● TASK STATEMENT
Copy the lines below word for word, leaving out the pictures.

[Rendered chart images]
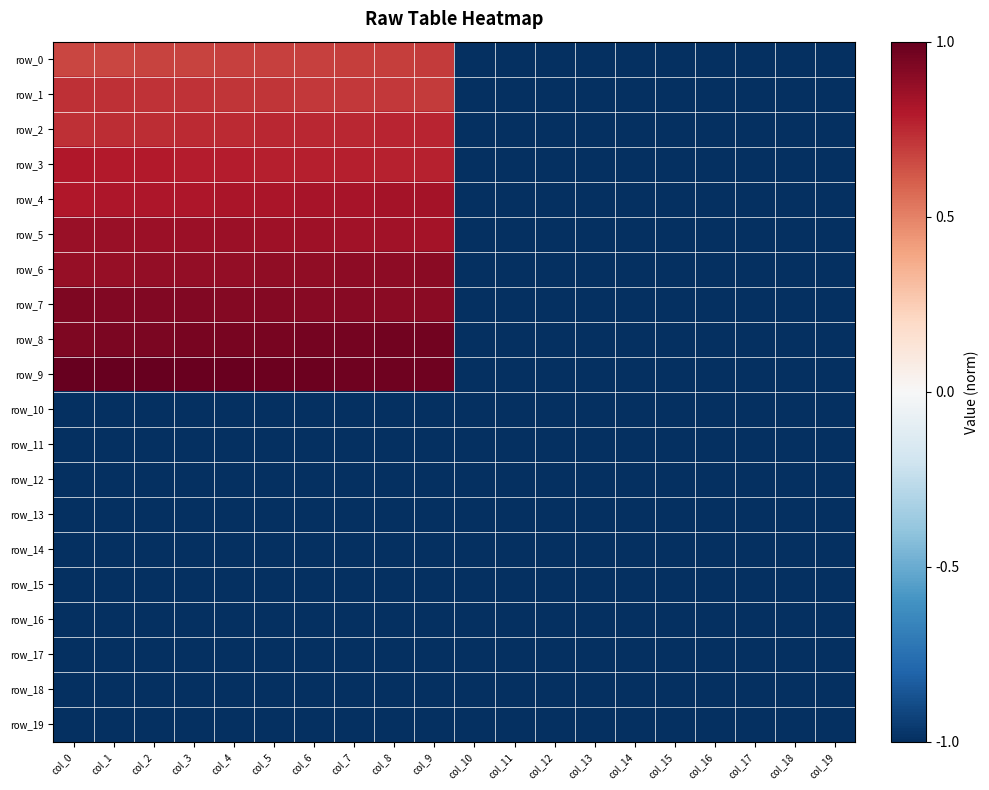

Rank the series by their maximum value, from highest to lowest.

row_9, row_8, row_7, row_6, row_5, row_4, row_3, row_2, row_1, row_0, row_10, row_11, row_12, row_13, row_14, row_15, row_16, row_17, row_18, row_19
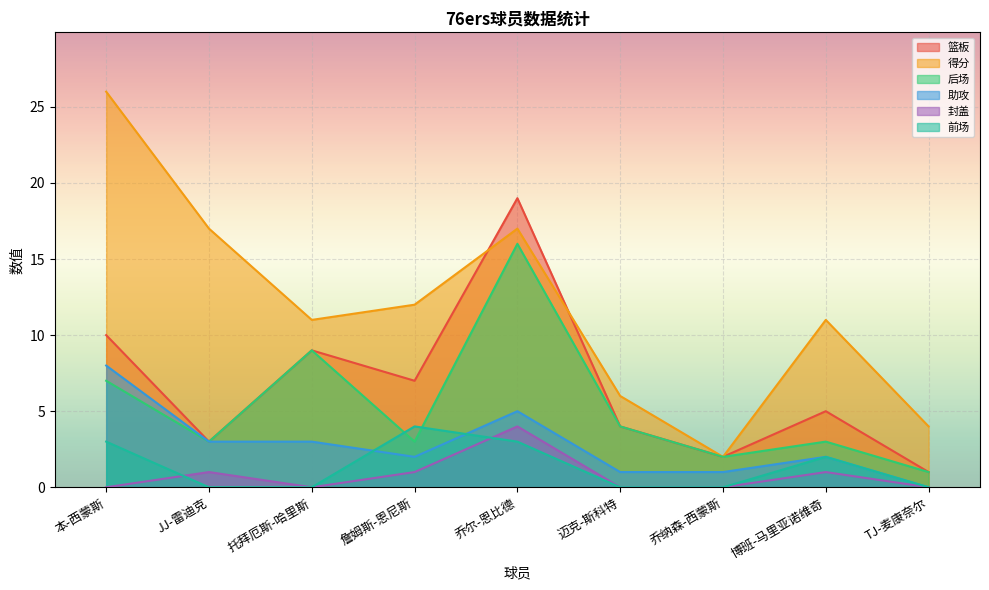

Where does the 后场 series first go above 3?

本-西蒙斯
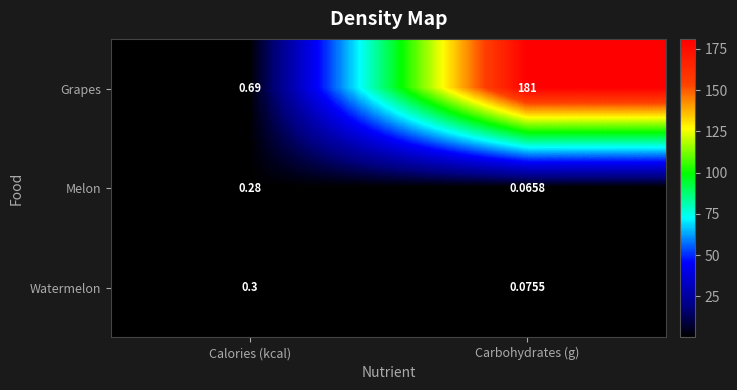

At which label is Watermelon closest to 0?

Carbohydrates (g)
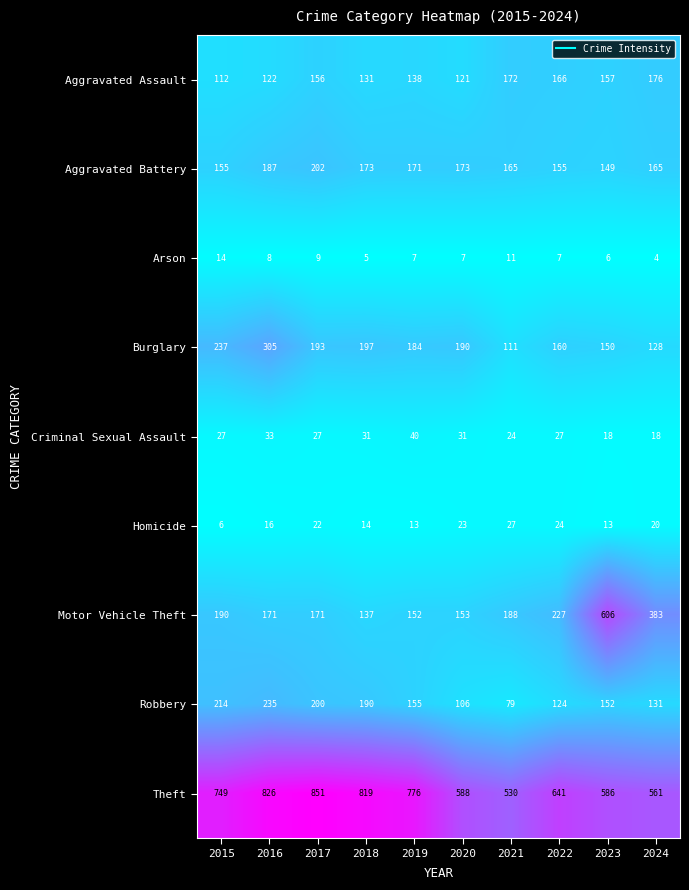

True or false: Robbery has a value of 214 at 2015.

True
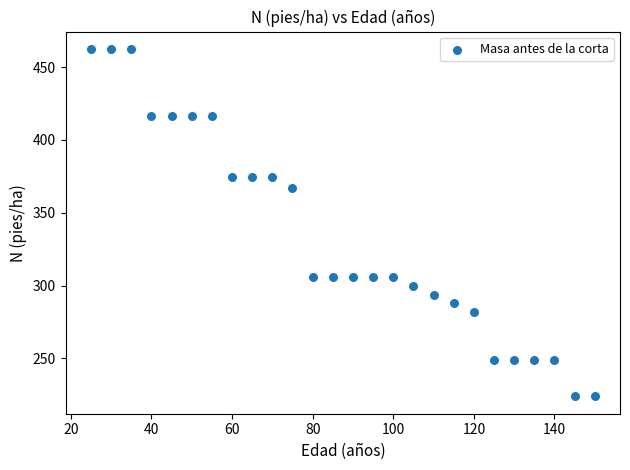

What Y value in the scatter plot is closest to 343?

367.1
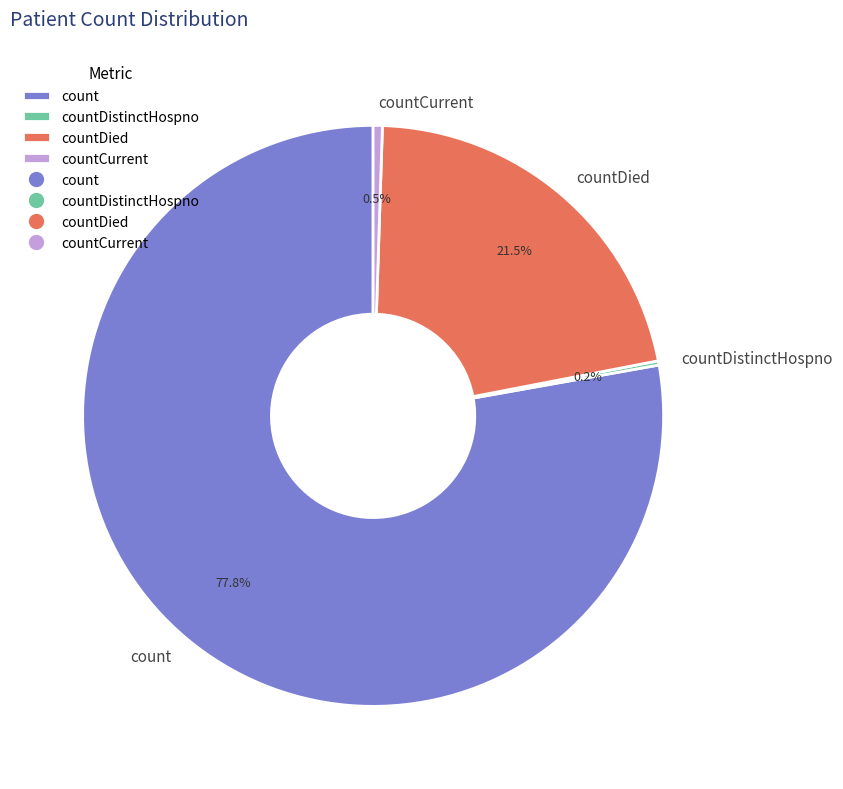

Which has a higher value, countCurrent or count?

count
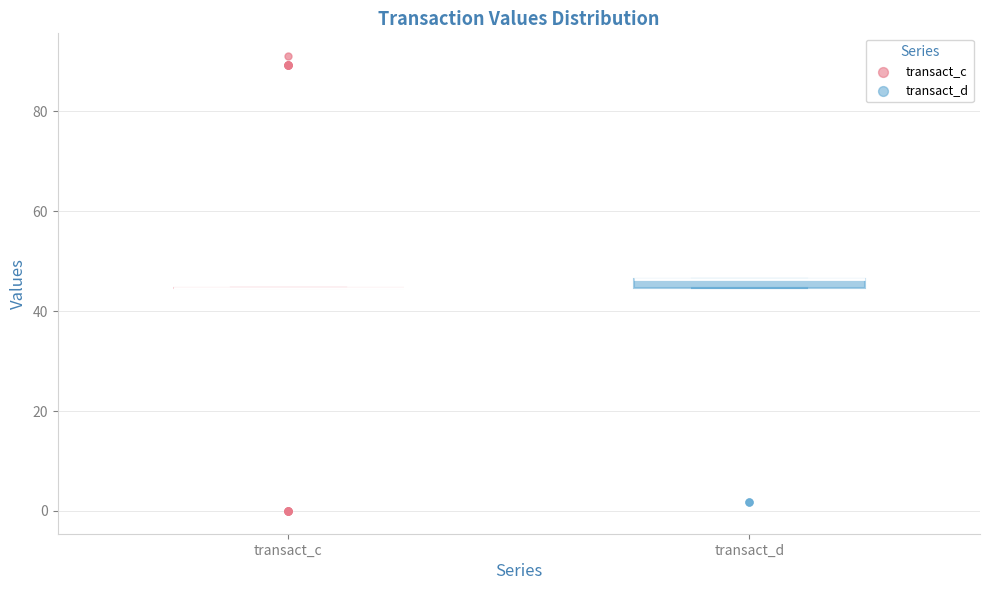

Where is the upper edge of the box for transact_d on the y-axis? The values are not printed on the chart, so give them approximately, as read against the axis.

46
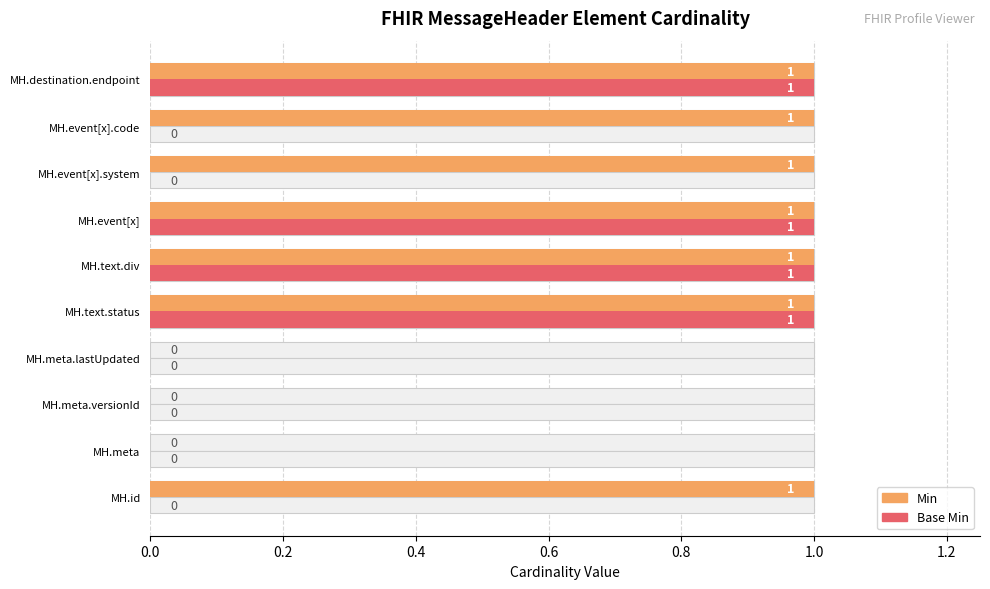

What position from the left is MH.id?

1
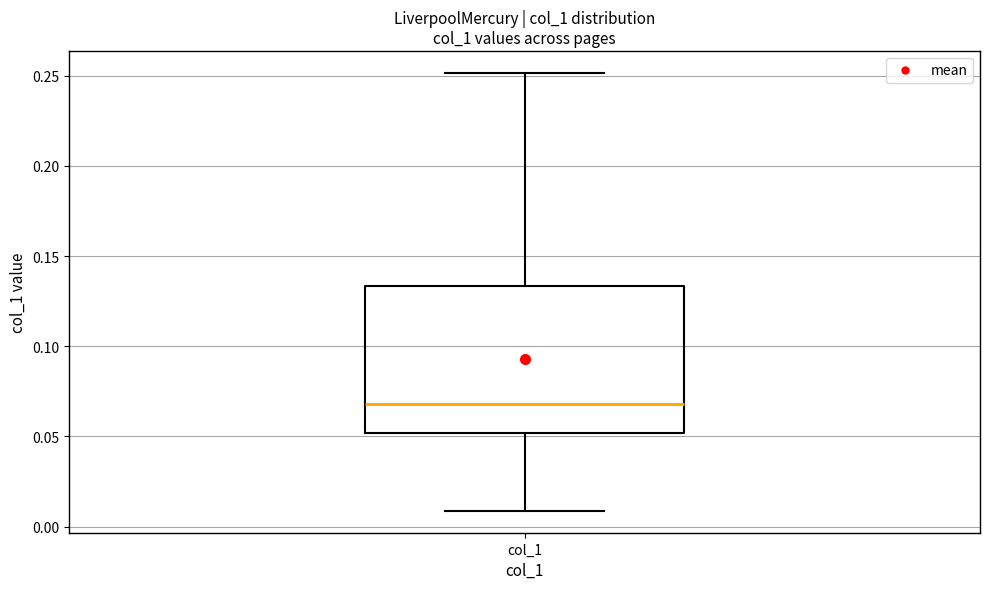

Where does the median line of the box for col_1 sit on the y-axis? The values are not printed on the chart, so give them approximately, as read against the axis.

0.070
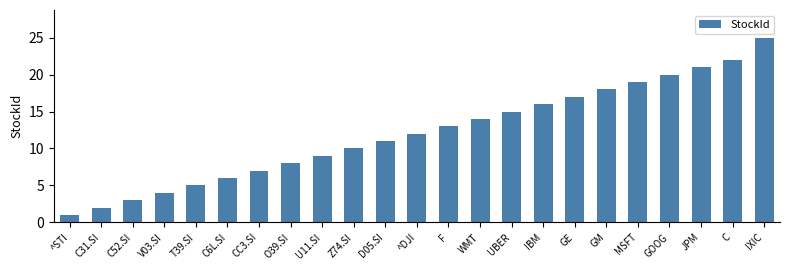

What is the maximum value shown in the chart?

25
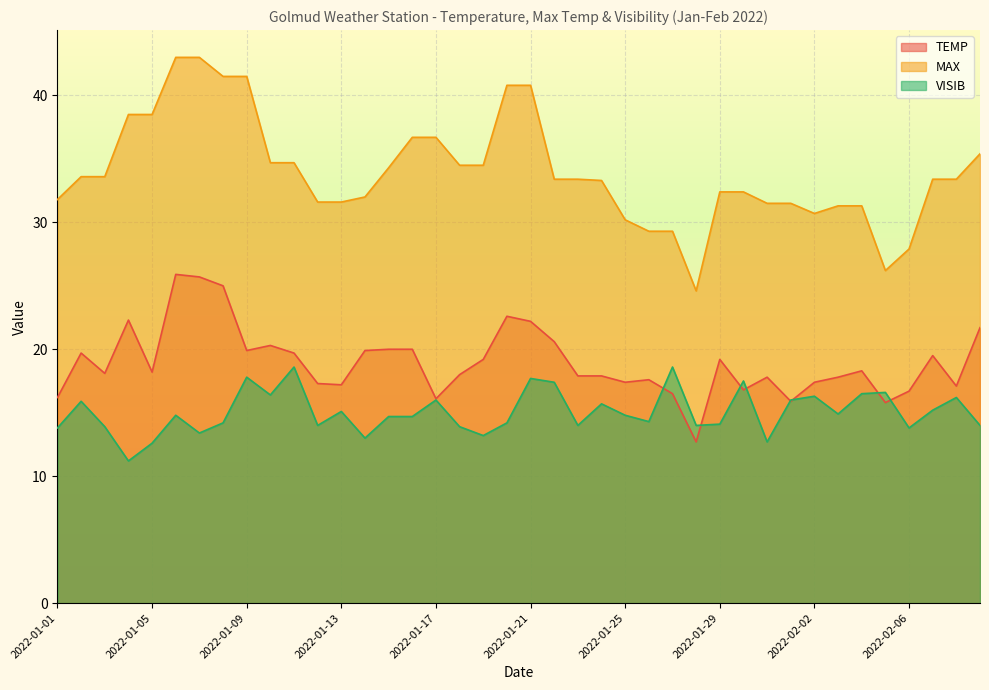

What are all the series names shown in the legend?

TEMP, MAX, VISIB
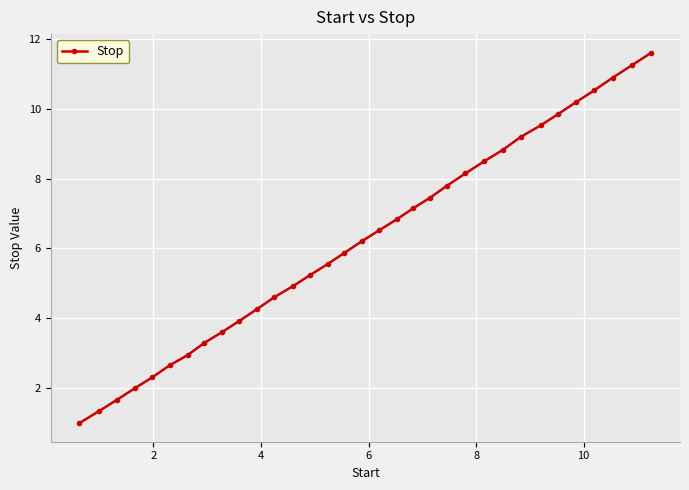

What is the average value?

6.2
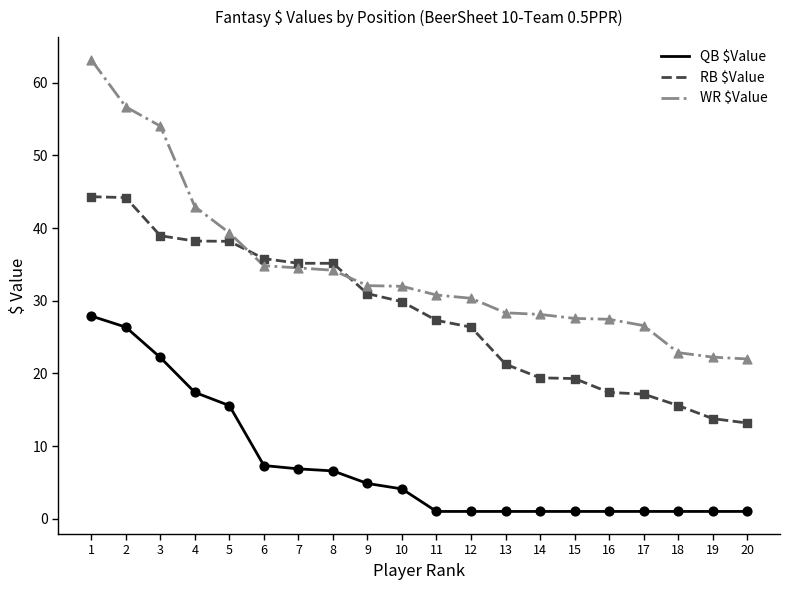

Which series has the largest range (max minus min)?

WR $Value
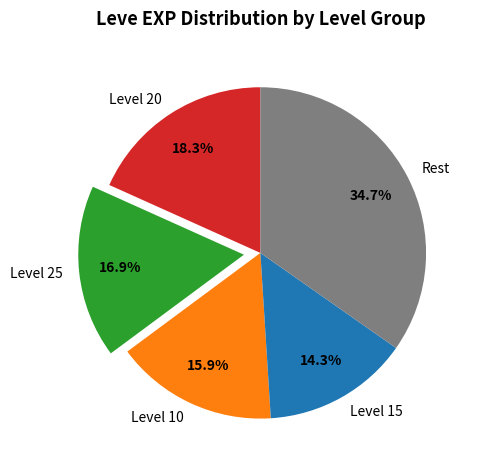

Do Rest and Level 25 together represent more than half of the pie?

Yes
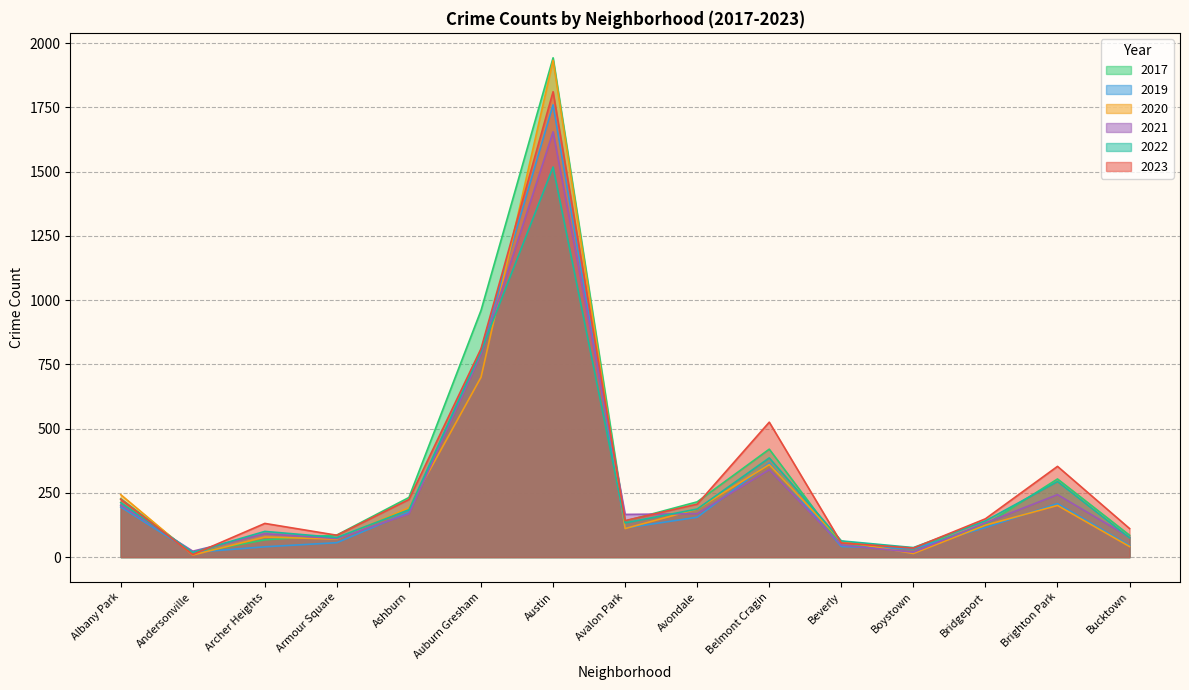

True or false: 2021 and 2022 intersect in this chart.

True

● THE COMPLETED TASK
Rank the series by their maximum value, from highest to lowest.

row_9, row_8, row_7, row_6, row_5, row_4, row_3, row_2, row_1, row_0, row_10, row_11, row_12, row_13, row_14, row_15, row_16, row_17, row_18, row_19

Where does the 后场 series first go above 3?

本-西蒙斯

At which label is Watermelon closest to 0?

Carbohydrates (g)

True or false: Robbery has a value of 214 at 2015.

True

What Y value in the scatter plot is closest to 343?

367.1

Which has a higher value, countCurrent or count?

count

Where is the upper edge of the box for transact_d on the y-axis? The values are not printed on the chart, so give them approximately, as read against the axis.

46

What position from the left is MH.id?

1

Where does the median line of the box for col_1 sit on the y-axis? The values are not printed on the chart, so give them approximately, as read against the axis.

0.070

What is the maximum value shown in the chart?

25

What are all the series names shown in the legend?

TEMP, MAX, VISIB

What is the average value?

6.2

Which series has the largest range (max minus min)?

WR $Value

Do Rest and Level 25 together represent more than half of the pie?

Yes

True or false: 2021 and 2022 intersect in this chart.

True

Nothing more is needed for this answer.